Within a week of Kristallnacht, the British government allowed unaccompanied minors under the age of 17 from the German Reich, including the aforementioned annexed territories of Austria and Czechoslovakia, to enter Great Britain as refugees. Great Britain’s child welfare organizations arranged for the care of children upon arrival to the country. Their journey came to be known as Kindertransport. The plan, which took shape on November 15, 1938, was made whereby it became the responsibility of private citizens and specific organizations to guarantee payment for each child’s well-being. The first Kindertransport ship arrived at the port in Harwich, Great Britain, on December 2, 1938, and included around 200 children from a Jewish orphanage in Berlin. Most of the transports left from Berlin, Vienna, Prague, and Gdańsk. Some organizations and individuals participating in these rescue operations included Inside Britain and the Movement for the Care of Children. By 1939, Britain was home to over 60,000 Jewish refugees, 50,000 of whom settled permanently, as reported by the Holocaust Memorial Day Trust.

Dr. Amy Williams, a Birmingham, UK, native who currently serves as a Postdoctoral Fellow at the Zolberg Institute on Migration at the New School for Social Research in Manhattan, has co-authored a big volume on the subject with UK Professor Bill Niven. The book, which was published in August, titled National and Transnational Memories of the Kindertransport: Exhibitions, Memorial, and Commemorations, was co-written with Prof. Niven, who taught Dr. Williams during her undergraduate years while also supervising her dissertations. She credits him as her academic mentor. Speaking exclusively to the Queens Jewish Link, Dr.

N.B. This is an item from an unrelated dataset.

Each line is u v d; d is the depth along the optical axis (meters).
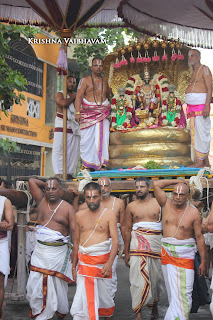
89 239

Williams has illuminated the importance and enduring legacy of this unique landmark and seminal touchstone within the annals of Jewish history.

“The splitting up of families because of Kristallnacht led many mothers to make the brave decision to send their children to strangers,” says Dr. Williams. “I’ve spoken with about 150 families from all over the world. Hanna Zach Miley [for instance] is a survivor who I speak with most days, and we have become great friends. We have learned so much from one another, and our friendship means the world to me. She is so inspiring, kind, and so open to talk about everything and anything with me. I’m so grateful for her presence in my life. All the survivors’ stories are so dear to me, [and] I am so thankful to them for sharing all that they do. Their determination to educate us is awe-inspiring, and their personalities and energies also encourage us to do more.”

Dr. Williams says she grew close to the subject of the Kindertransport since her father “was sent to Switzerland with the Red Cross when he was a child for health reasons. My grandparents had this old, battered suitcase in the loft with a little Red Cross logo on it. They also had letters, documents, photographs, and many Swiss objects around the house. When I was looking into our family story, I learned that Switzerland had a long history of taking in poorer children. The invitations to this country were part of a long-established humanitarian program. Similar visits involving French and Belgian children had taken place during the Second World War and continued into the late 1940s for displaced and refugee children across Europe. There was initially some discussion as to whether children from Britain should be invited to take part, because they did not fall into the same displaced category.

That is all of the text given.